I got round to writing my first factor module tonight: a csv parser.

Actually there's already a csv parser written in factor by Daniel Ehrenberg, but it's been removed from the latest factor releases. I found a copy of that code here but I don't know for how long it'll stay there.

Unfortunately I had two problems with this existing module: The first was that it ran pretty slowly (1M of csv took ~5 seconds to parse on my laptop) mainly because my copy of factor wouldn't compile the state-parser module that it depends on so it ran un-optimized. The second was that I needed a parser that could parse a row at a time for reading huge csv files in chunks. I took that as an opportunity to write my own.

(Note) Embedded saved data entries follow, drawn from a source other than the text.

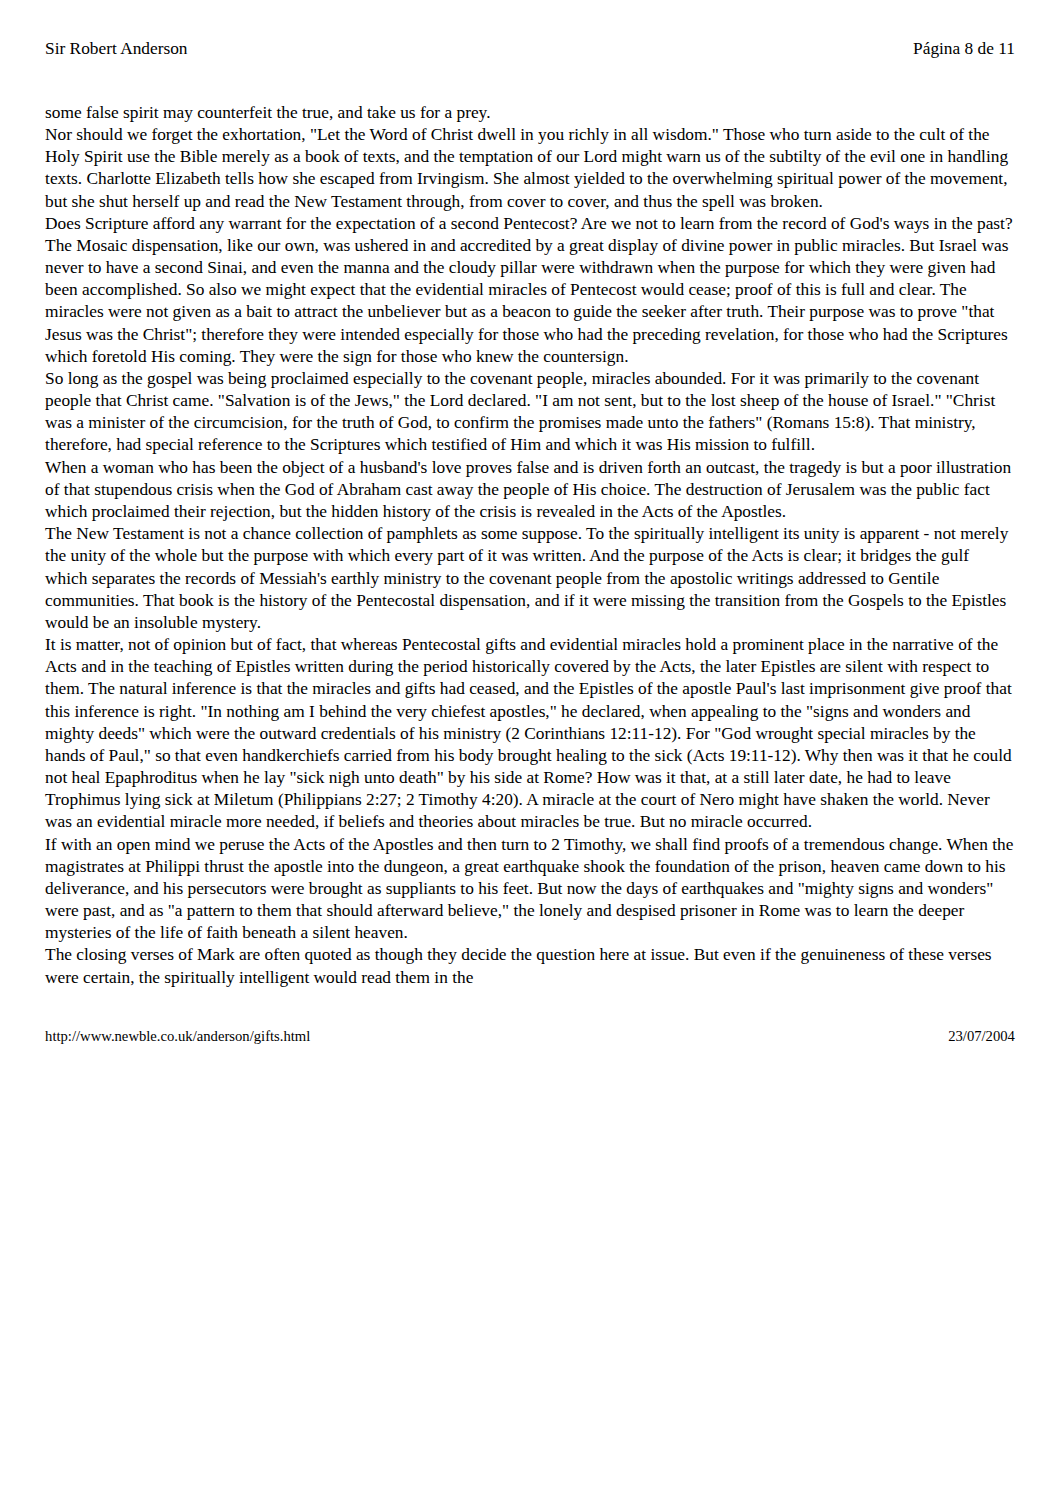Sir Robert Anderson
Página 8 de 11
some false spirit may counterfeit the true, and take us for a prey.
Nor should we forget the exhortation, "Let the Word of Christ dwell in you richly in all wisdom." Those who turn aside to the cult of the Holy Spirit use the Bible merely as a book of texts, and the temptation of our Lord might warn us of the subtilty of the evil one in handling texts. Charlotte Elizabeth tells how she escaped from Irvingism. She almost yielded to the overwhelming spiritual power of the movement, but she shut herself up and read the New Testament through, from cover to cover, and thus the spell was broken.
Does Scripture afford any warrant for the expectation of a second Pentecost? Are we not to learn from the record of God's ways in the past? The Mosaic dispensation, like our own, was ushered in and accredited by a great display of divine power in public miracles. But Israel was never to have a second Sinai, and even the manna and the cloudy pillar were withdrawn when the purpose for which they were given had been accomplished. So also we might expect that the evidential miracles of Pentecost would cease; proof of this is full and clear. The miracles were not given as a bait to attract the unbeliever but as a beacon to guide the seeker after truth. Their purpose was to prove "that Jesus was the Christ"; therefore they were intended especially for those who had the preceding revelation, for those who had the Scriptures which foretold His coming. They were the sign for those who knew the countersign.
So long as the gospel was being proclaimed especially to the covenant people, miracles abounded. For it was primarily to the covenant people that Christ came. "Salvation is of the Jews," the Lord declared. "I am not sent, but to the lost sheep of the house of Israel." "Christ was a minister of the circumcision, for the truth of God, to confirm the promises made unto the fathers" (Romans 15:8). That ministry, therefore, had special reference to the Scriptures which testified of Him and which it was His mission to fulfill.
When a woman who has been the object of a husband's love proves false and is driven forth an outcast, the tragedy is but a poor illustration of that stupendous crisis when the God of Abraham cast away the people of His choice. The destruction of Jerusalem was the public fact which proclaimed their rejection, but the hidden history of the crisis is revealed in the Acts of the Apostles.
The New Testament is not a chance collection of pamphlets as some suppose. To the spiritually intelligent its unity is apparent - not merely the unity of the whole but the purpose with which every part of it was written. And the purpose of the Acts is clear; it bridges the gulf which separates the records of Messiah's earthly ministry to the covenant people from the apostolic writings addressed to Gentile communities. That book is the history of the Pentecostal dispensation, and if it were missing the transition from the Gospels to the Epistles would be an insoluble mystery.
It is matter, not of opinion but of fact, that whereas Pentecostal gifts and evidential miracles hold a prominent place in the narrative of the Acts and in the teaching of Epistles written during the period historically covered by the Acts, the later Epistles are silent with respect to them. The natural inference is that the miracles and gifts had ceased, and the Epistles of the apostle Paul's last imprisonment give proof that this inference is right. "In nothing am I behind the very chiefest apostles," he declared, when appealing to the "signs and wonders and mighty deeds" which were the outward credentials of his ministry (2 Corinthians 12:11-12). For "God wrought special miracles by the hands of Paul," so that even handkerchiefs carried from his body brought healing to the sick (Acts 19:11-12). Why then was it that he could not heal Epaphroditus when he lay "sick nigh unto death" by his side at Rome? How was it that, at a still later date, he had to leave Trophimus lying sick at Miletum (Philippians 2:27; 2 Timothy 4:20). A miracle at the court of Nero might have shaken the world. Never was an evidential miracle more needed, if beliefs and theories about miracles be true. But no miracle occurred.
If with an open mind we peruse the Acts of the Apostles and then turn to 2 Timothy, we shall find proofs of a tremendous change. When the magistrates at Philippi thrust the apostle into the dungeon, a great earthquake shook the foundation of the prison, heaven came down to his deliverance, and his persecutors were brought as suppliants to his feet. But now the days of earthquakes and "mighty signs and wonders" were past, and as "a pattern to them that should afterward believe," the lonely and despised prisoner in Rome was to learn the deeper mysteries of the life of faith beneath a silent heaven.
The closing verses of Mark are often quoted as though they decide the question here at issue. But even if the genuineness of these verses were certain, the spiritually intelligent would read them in the
http://www.newble.co.uk/anderson/gifts.html
23/07/2004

The code performs ok (~500ms for 1M csv) and parses all the examples on the wikipedia csv page, but I can't help feeling that I've written it in a similar style to what I would have done if I were using scheme. If anybody has any hints on ways to make the code smaller or faster or more elegant then I'd be delighted.


USING: kernel sequences io namespaces combinators ;
IN: csvparser

DEFER: quoted-field

: not-quoted-field ( -- endchar )
  ",\"\n\s\t" read-until   #! "
  dup
  { { CHAR: \s  [ drop % not-quoted-field ] } ! skip whitespace
    { CHAR: \t  [ drop % not-quoted-field ] } 
    { CHAR: ,   [ swap % ] } 
    { CHAR: "   [ drop drop quoted-field ] }  ! " 
    { CHAR: \n  [ swap % ] }    
    { f         [ swap % ] }       ! eof
  } case ;

: maybe-escaped-quote ( -- endchar )
  read1 
  dup
  { { CHAR: "   [ , quoted-field ] }     ! " is an escaped quote
    { CHAR: \s  [ drop not-quoted-field ] } 
    { CHAR: \t  [ drop not-quoted-field ] } 
    [ drop ]
  } case ;

: quoted-field ( -- endchar )
  "\"" read-until                                 ! "
  drop % maybe-escaped-quote ;

: field ( -- string sep )
  [ not-quoted-field ] "" make swap ;

: (row) ( -- sep )
  field swap , 
  dup CHAR: , = [ drop (row) ] when ;

: row ( -- array[string] eof? )
  [ (row) ] { } make swap ;

: (csv) ( -- )
  row swap , [ (csv) ] when ;

: csv-row ( stream -- row )
  [ row drop ] with-stream ;

: csv ( stream -- rows )
  [ [ (csv) ] { } make ] with-stream ;

If anybody's interested the module (inc tests and doc) is here.